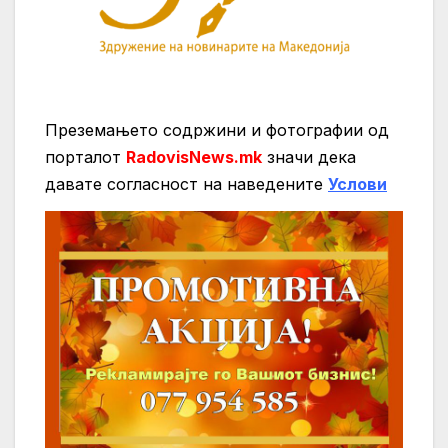
Преземањето содржини и фотографии од
порталот
RadovisNews.mk
значи дека
давате согласност на нaведените
Услови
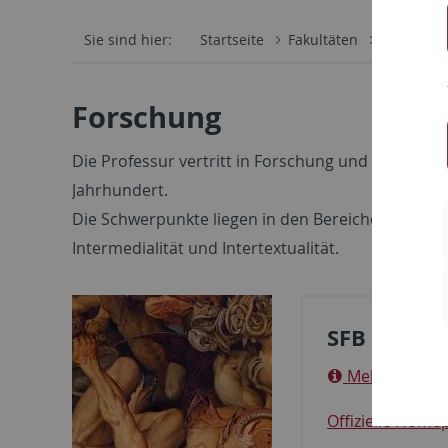
Sie sind hier:
Startseite
Fakultäten
Philosoph
Forschung
Die Professur vertritt in Forschung und Lehre die
Jahrhundert.
Die Schwerpunkte liegen in den Bereichen der Poe
Intermedialität und Intertextualität.
SFB 1391: 
Mehr Informa
Offizielle Home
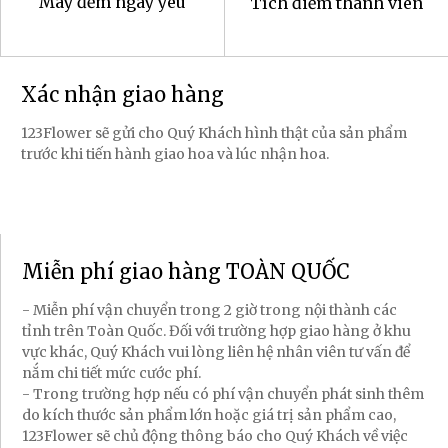
Máy đếm ngày yêu
Tích điểm thành viên
Xác nhận giao hàng
123Flower sẽ gửi cho Quý Khách hình thật của sản phẩm
trước khi tiến hành giao hoa và lúc nhận hoa.
Miễn phí giao hàng TOÀN QUỐC
- Miễn phí vận chuyển trong 2 giờ trong nội thành các
tỉnh trên Toàn Quốc. Đối với trường hợp giao hàng ở khu
vực khác, Quý Khách vui lòng liên hệ nhân viên tư vấn để
nắm chi tiết mức cước phí.
- Trong trường hợp nếu có phí vận chuyển phát sinh thêm
do kích thước sản phẩm lớn hoặc giá trị sản phẩm cao,
123Flower sẽ chủ động thông báo cho Quý Khách về việc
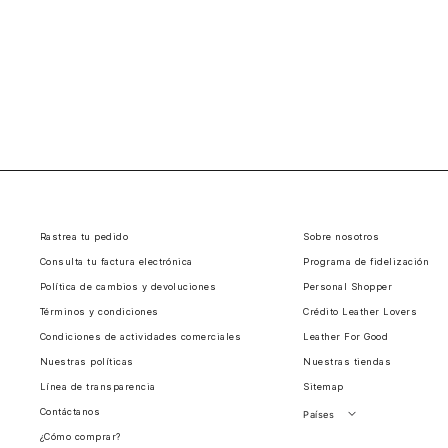
Rastrea tu pedido
Sobre nosotros
Consulta tu factura electrónica
Programa de fidelización
Política de cambios y devoluciones
Personal Shopper
Términos y condiciones
Crédito Leather Lovers
Condiciones de actividades comerciales
Leather For Good
Nuestras políticas
Nuestras tiendas
Línea de transparencia
Sitemap
Contáctanos
Países
¿Cómo comprar?
Perú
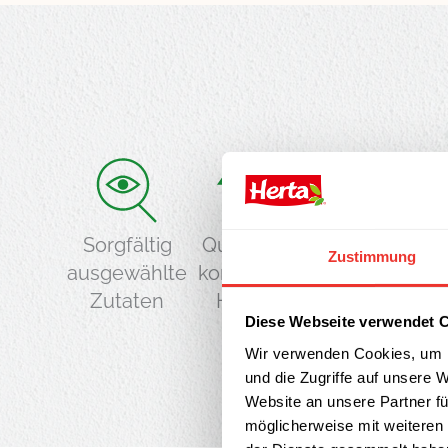
Sorgfältig
Qualität aus
Sicherheit in
Zustimmung
ausgewählte
kontrollierter
allen
Zutaten
Herkunft
Bereichen
Diese Webseite verwendet 
Wir verwenden Cookies, um I
und die Zugriffe auf unsere 
Website an unsere Partner fü
möglicherweise mit weiteren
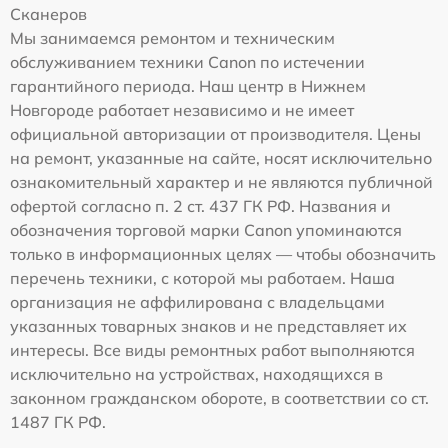
Сканеров
Мы занимаемся ремонтом и техническим
обслуживанием техники Canon по истечении
гарантийного периода. Наш центр в Нижнем
Новгороде работает независимо и не имеет
официальной авторизации от производителя. Цены
на ремонт, указанные на сайте, носят исключительно
ознакомительный характер и не являются публичной
офертой согласно п. 2 ст. 437 ГК РФ. Названия и
обозначения торговой марки Canon упоминаются
только в информационных целях — чтобы обозначить
перечень техники, с которой мы работаем. Наша
организация не аффилирована с владельцами
указанных товарных знаков и не представляет их
интересы. Все виды ремонтных работ выполняются
исключительно на устройствах, находящихся в
законном гражданском обороте, в соответствии со ст.
1487 ГК РФ.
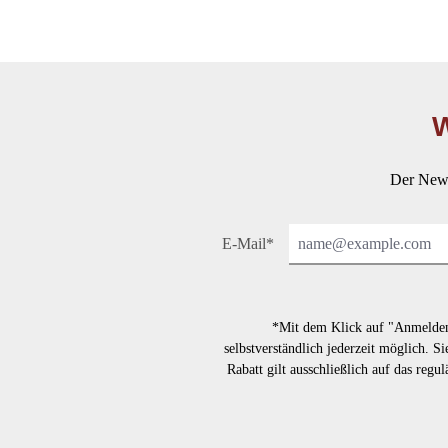
W
Der News
E-Mail*
*Mit dem Klick auf "Anmelden"
selbstverständlich jederzeit möglich. 
Rabatt gilt ausschließlich auf das regu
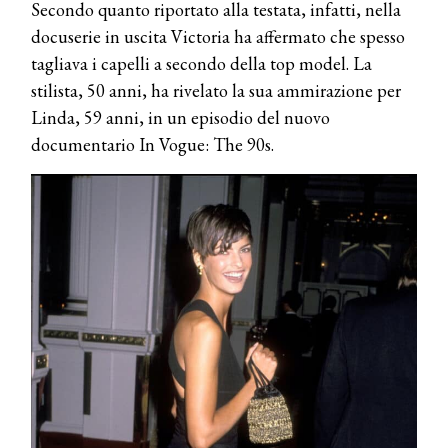
Secondo quanto riportato alla testata, infatti, nella
docuserie in uscita Victoria ha affermato che spesso
tagliava i capelli a secondo della top model. La
stilista, 50 anni, ha rivelato la sua ammirazione per
Linda, 59 anni, in un episodio del nuovo
documentario In Vogue: The 90s.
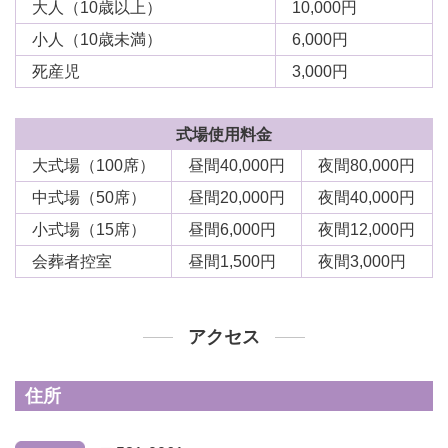
大人（10歳以上）
10,000円
小人（10歳未満）
6,000円
死産児
3,000円
式場使用料金
大式場（100席）
昼間40,000円
夜間80,000円
中式場（50席）
昼間20,000円
夜間40,000円
小式場（15席）
昼間6,000円
夜間12,000円
会葬者控室
昼間1,500円
夜間3,000円
アクセス
住所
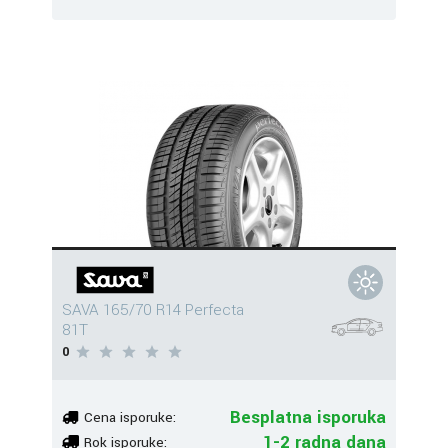
SAVA 165/70 R14 Perfecta
81T
0
Besplatna isporuka
Cena isporuke:
1-2 radna dana
Rok isporuke:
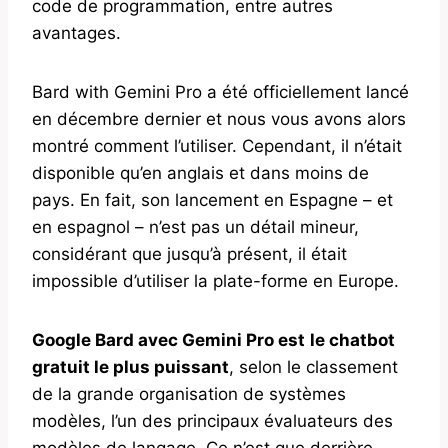
code de programmation, entre autres
avantages.
Bard with Gemini Pro a été officiellement lancé
en décembre dernier et nous vous avons alors
montré comment l’utiliser. Cependant, il n’était
disponible qu’en anglais et dans moins de
pays. En fait, son lancement en Espagne – et
en espagnol – n’est pas un détail mineur,
considérant que jusqu’à présent, il était
impossible d’utiliser la plate-forme en Europe.
Google Bard avec Gemini Pro est
le chatbot
gratuit le plus puissant
, selon le classement
de la grande organisation de systèmes
modèles, l’un des principaux évaluateurs des
modèles de langage. Ce n’est que derrière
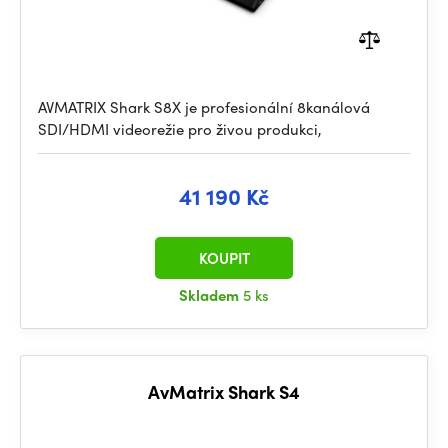
AVMATRIX Shark S8X je profesionální 8kanálová
SDI/HDMI videorežie pro živou produkci,
41 190 Kč
KOUPIT
Skladem
5 ks
AvMatrix Shark S4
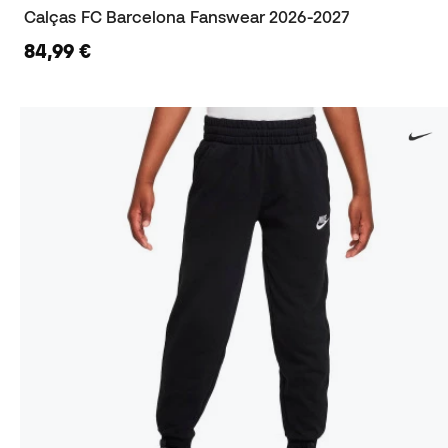
Calças FC Barcelona Fanswear 2026-2027
84,99 €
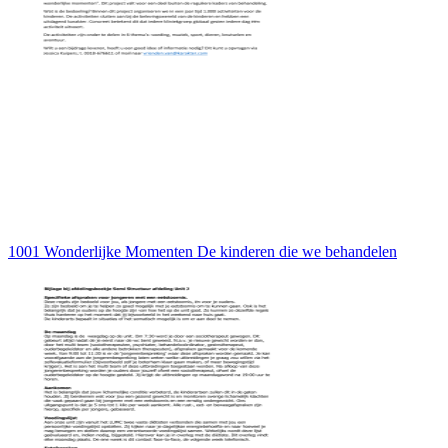
1001 Wonderlijke Momenten De kinderen die we behandelen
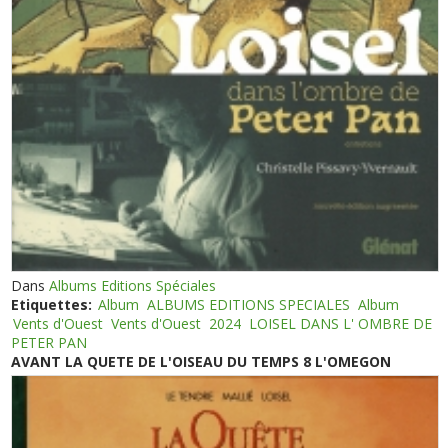
Dans
Albums Editions Spéciales
Etiquettes:
Album
ALBUMS EDITIONS SPECIALES
Album
Vents d'Ouest
Vents d'Ouest
2024
LOISEL DANS L' OMBRE DE
PETER PAN
AVANT LA QUETE DE L'OISEAU DU TEMPS 8 L'OMEGON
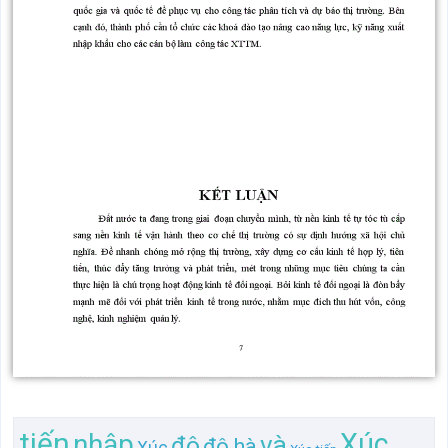
tiến
Xúc
nhập
và
đô
đô hà
Xúc
Xúc tiến
Xúc
tiến
Xúc tiến thương mại
thực trạng
tiến thương
thương mại
doanh
và
thúc
xuất
trạng
giải
Xúc tiến thương mại
nội -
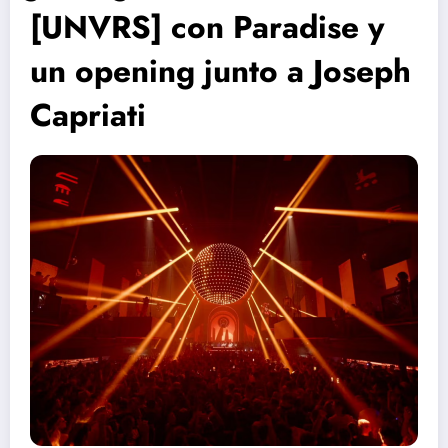
[UNVRS] con Paradise y
un opening junto a Joseph
Capriati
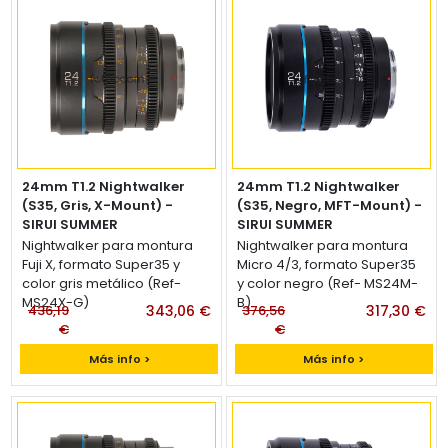
24mm T1.2 Nightwalker
24mm T1.2 Nightwalker
(S35, Gris, X-Mount) -
(S35, Negro, MFT-Mount) -
SIRUI SUMMER
SIRUI SUMMER
Lente Sirui 24mm t/1.2
Lente Sirui 24mm t/1.2
Nightwalker para montura
Nightwalker para montura
Fuji X, formato Super35 y
Micro 4/3, formato Super35
color gris metálico (Ref-
y color negro (Ref- MS24M-
MS24X-G)
B)
436,19
343,06 €
376,56
317,30 €
€
€
Más info >
Más info >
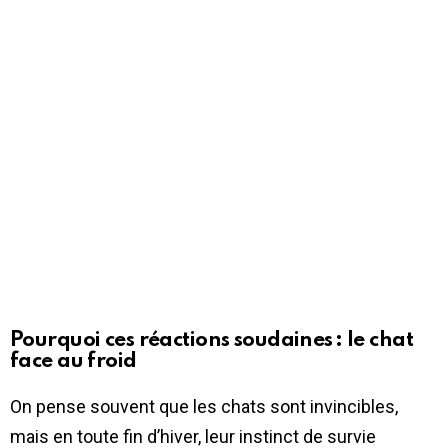
Pourquoi ces réactions soudaines : le chat
face au froid
On pense souvent que les chats sont invincibles,
mais en toute fin d’hiver, leur instinct de survie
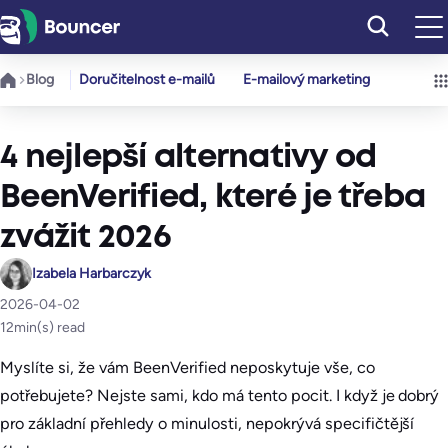
Přeskočit
na
obsah
Blog
Doručitelnost e-mailů
E-mailový marketing
4 nejlepší alternativy od
BeenVerified, které je třeba
zvážit 2026
Izabela Harbarczyk
2026-04-02
12
min(s) read
Myslíte si, že vám BeenVerified neposkytuje vše, co
potřebujete? Nejste sami, kdo má tento pocit. I když je dobrý
pro základní přehledy o minulosti, nepokrývá specifičtější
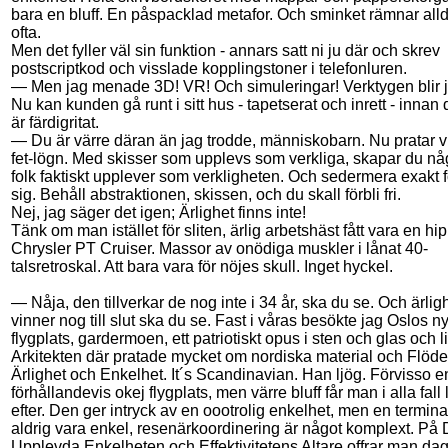
bara en bluff. En påspacklad metafor. Och sminket rämnar alld
ofta.
Men det fyller väl sin funktion - annars satt ni ju där och skrev
postscriptkod och visslade kopplingstoner i telefonluren.
— Men jag menade 3D! VR! Och simuleringar! Verktygen blir ju
Nu kan kunden gå runt i sitt hus - tapetserat och inrett - innan 
är färdigritat.
— Du är värre däran än jag trodde, människobarn. Nu pratar vi 
fet-lögn. Med skisser som upplevs som verkliga, skapar du n
folk faktiskt upplever som verkligheten. Och sedermera exakt 
sig. Behåll abstraktionen, skissen, och du skall förbli fri.
Nej, jag säger det igen; Ärlighet finns inte!
Tänk om man istället för sliten, ärlig arbetshäst fått vara en hip
Chrysler PT Cruiser. Massor av onödiga muskler i lånat 40-
talsretroskal. Att bara vara för nöjes skull. Inget hyckel.
— Nåja, den tillverkar de nog inte i 34 år, ska du se. Och ärlig
vinner nog till slut ska du se. Fast i våras besökte jag Oslos n
flygplats, gardermoen, ett patriotiskt opus i sten och glas och l
Arkitekten där pratade mycket om nordiska material och Flöd
Ärlighet och Enkelhet. It´s Scandinavian. Han ljög. Förvisso e
förhållandevis okej flygplats, men värre bluff får man i alla fall 
efter. Den ger intryck av en oootrolig enkelhet, men en termina
aldrig vara enkel, resenärkoordinering är något komplext. På
Upplevda Enkelheten och Effektivitetens Altare offrar man da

- - - -

Output every entry verbatim but skip the pictures.

**RESULT:**
Преземањето содржини и фотографии од
порталот
RadovisNews.mk
значи дека
давате согласност на нaведените
Услови
Sie sind hier:
Startseite
Fakultäten
Philosoph
Forschung
Die Professur vertritt in Forschung und Lehre die
Jahrhundert.
Die Schwerpunkte liegen in den Bereichen der Poe
Intermedialität und Intertextualität.
SFB 1391: 
Mehr Informa
Offizielle Home
Máy đếm ngày yêu
Tích điểm thành viên
Xác nhận giao hàng
123Flower sẽ gửi cho Quý Khách hình thật của sản phẩm
trước khi tiến hành giao hoa và lúc nhận hoa.
Miễn phí giao hàng TOÀN QUỐC
- Miễn phí vận chuyển trong 2 giờ trong nội thành các
tỉnh trên Toàn Quốc. Đối với trường hợp giao hàng ở khu
vực khác, Quý Khách vui lòng liên hệ nhân viên tư vấn để
nắm chi tiết mức cước phí.
- Trong trường hợp nếu có phí vận chuyển phát sinh thêm
do kích thước sản phẩm lớn hoặc giá trị sản phẩm cao,
123Flower sẽ chủ động thông báo cho Quý Khách về việc
Rastrea tu pedido
Sobre nosotros
Consulta tu factura electrónica
Programa de fidelización
Política de cambios y devoluciones
Personal Shopper
Términos y condiciones
Crédito Leather Lovers
Condiciones de actividades comerciales
Leather For Good
Nuestras políticas
Nuestras tiendas
Línea de transparencia
Sitemap
Contáctanos
Países
¿Cómo comprar?
Perú
Sorgfältig
Qualität aus
Sicherheit in
Zustimmung
ausgewählte
kontrollierter
allen
Zutaten
Herkunft
Bereichen
Diese Webseite verwendet 
Wir verwenden Cookies, um I
und die Zugriffe auf unsere 
Website an unsere Partner fü
möglicherweise mit weiteren
Сканеров
Мы занимаемся ремонтом и техническим
обслуживанием техники Canon по истечении
гарантийного периода. Наш центр в Нижнем
Новгороде работает независимо и не имеет
официальной авторизации от производителя. Цены
на ремонт, указанные на сайте, носят исключительно
ознакомительный характер и не являются публичной
офертой согласно п. 2 ст. 437 ГК РФ. Названия и
обозначения торговой марки Canon упоминаются
только в информационных целях — чтобы обозначить
перечень техники, с которой мы работаем. Наша
организация не аффилирована с владельцами
указанных товарных знаков и не представляет их
интересы. Все виды ремонтных работ выполняются
исключительно на устройствах, находящихся в
законном гражданском обороте, в соответствии со ст.
1487 ГК РФ.
W
Der News
E-Mail*
*Mit dem Klick auf "Anmelden"
selbstverständlich jederzeit möglich. 
Rabatt gilt ausschließlich auf das regu
Secondo quanto riportato alla testata, infatti, nella
docuserie in uscita Victoria ha affermato che spesso
tagliava i capelli a secondo della top model. La
stilista, 50 anni, ha rivelato la sua ammirazione per
Linda, 59 anni, in un episodio del nuovo
documentario In Vogue: The 90s.
大人（10歳以上）
10,000円
小人（10歳未満）
6,000円
死産児
3,000円
式場使用料金
大式場（100席）
昼間40,000円
夜間80,000円
中式場（50席）
昼間20,000円
夜間40,000円
小式場（15席）
昼間6,000円
夜間12,000円
会葬者控室
昼間1,500円
夜間3,000円
アクセス
住所
SAVA 165/70 R14 Perfecta
81T
0
Besplatna isporuka
Cena isporuke:
1-2 radna dana
Rok isporuke:
code de programmation, entre autres
avantages.
Bard with Gemini Pro a été officiellement lancé
en décembre dernier et nous vous avons alors
montré comment l’utiliser. Cependant, il n’était
disponible qu’en anglais et dans moins de
pays. En fait, son lancement en Espagne – et
en espagnol – n’est pas un détail mineur,
considérant que jusqu’à présent, il était
impossible d’utiliser la plate-forme en Europe.
Google Bard avec Gemini Pro est
le chatbot
gratuit le plus puissant
, selon le classement
de la grande organisation de systèmes
modèles, l’un des principaux évaluateurs des
modèles de langage. Ce n’est que derrière
AVMATRIX Shark S8X je profesionální 8kanálová
SDI/HDMI videorežie pro živou produkci,
41 190 Kč
KOUPIT
Skladem
5 ks
AvMatrix Shark S4
Calças FC Barcelona Fanswear 2026-2027
84,99 €
1001 Wonderlijke Momenten De kinderen die we behandelen
Dans
Albums Editions Spéciales
Etiquettes:
Album
ALBUMS EDITIONS SPECIALES
Album
Vents d'Ouest
Vents d'Ouest
2024
LOISEL DANS L' OMBRE DE
PETER PAN
AVANT LA QUETE DE L'OISEAU DU TEMPS 8 L'OMEGON
tiến
Xúc
nhập
và
đô
đô hà
Xúc
Xúc tiến
Xúc
tiến
Xúc tiến thương mại
thực trạng
tiến thương
thương mại
doanh
và
thúc
xuất
trạng
giải
Xúc tiến thương mại
nội -
[UNVRS] con Paradise y
un opening junto a Joseph
Capriati
24mm T1.2 Nightwalker
24mm T1.2 Nightwalker
(S35, Gris, X-Mount) -
(S35, Negro, MFT-Mount) -
SIRUI SUMMER
SIRUI SUMMER
Lente Sirui 24mm t/1.2
Lente Sirui 24mm t/1.2
Nightwalker para montura
Nightwalker para montura
Fuji X, formato Super35 y
Micro 4/3, formato Super35
color gris metálico (Ref-
y color negro (Ref- MS24M-
MS24X-G)
B)
436,19
343,06 €
376,56
317,30 €
€
€
Más info >
Más info >
Pourquoi ces réactions soudaines : le chat
face au froid
On pense souvent que les chats sont invincibles,
mais en toute fin d’hiver, leur instinct de survie
Přeskočit
na
obsah
Blog
Doručitelnost e-mailů
E-mailový marketing
4 nejlepší alternativy od
BeenVerified, které je třeba
zvážit 2026
Izabela Harbarczyk
2026-04-02
12
min(s) read
Myslíte si, že vám BeenVerified neposkytuje vše, co
potřebujete? Nejste sami, kdo má tento pocit. I když je dobrý
pro základní přehledy o minulosti, nepokrývá specifičtější
bara en bluff. En påspacklad metafor. Och sminket rämnar alld
ofta.
Men det fyller väl sin funktion - annars satt ni ju där och skrev
postscriptkod och visslade kopplingstoner i telefonluren.
— Men jag menade 3D! VR! Och simuleringar! Verktygen blir ju
Nu kan kunden gå runt i sitt hus - tapetserat och inrett - innan 
är färdigritat.
— Du är värre däran än jag trodde, människobarn. Nu pratar vi 
fet-lögn. Med skisser som upplevs som verkliga, skapar du n
folk faktiskt upplever som verkligheten. Och sedermera exakt 
sig. Behåll abstraktionen, skissen, och du skall förbli fri.
Nej, jag säger det igen; Ärlighet finns inte!
Tänk om man istället för sliten, ärlig arbetshäst fått vara en hip
Chrysler PT Cruiser. Massor av onödiga muskler i lånat 40-
talsretroskal. Att bara vara för nöjes skull. Inget hyckel.
— Nåja, den tillverkar de nog inte i 34 år, ska du se. Och ärlig
vinner nog till slut ska du se. Fast i våras besökte jag Oslos n
flygplats, gardermoen, ett patriotiskt opus i sten och glas och l
Arkitekten där pratade mycket om nordiska material och Flöd
Ärlighet och Enkelhet. It´s Scandinavian. Han ljög. Förvisso e
förhållandevis okej flygplats, men värre bluff får man i alla fall 
efter. Den ger intryck av en oootrolig enkelhet, men en termina
aldrig vara enkel, resenärkoordinering är något komplext. På
Upplevda Enkelheten och Effektivitetens Altare offrar man da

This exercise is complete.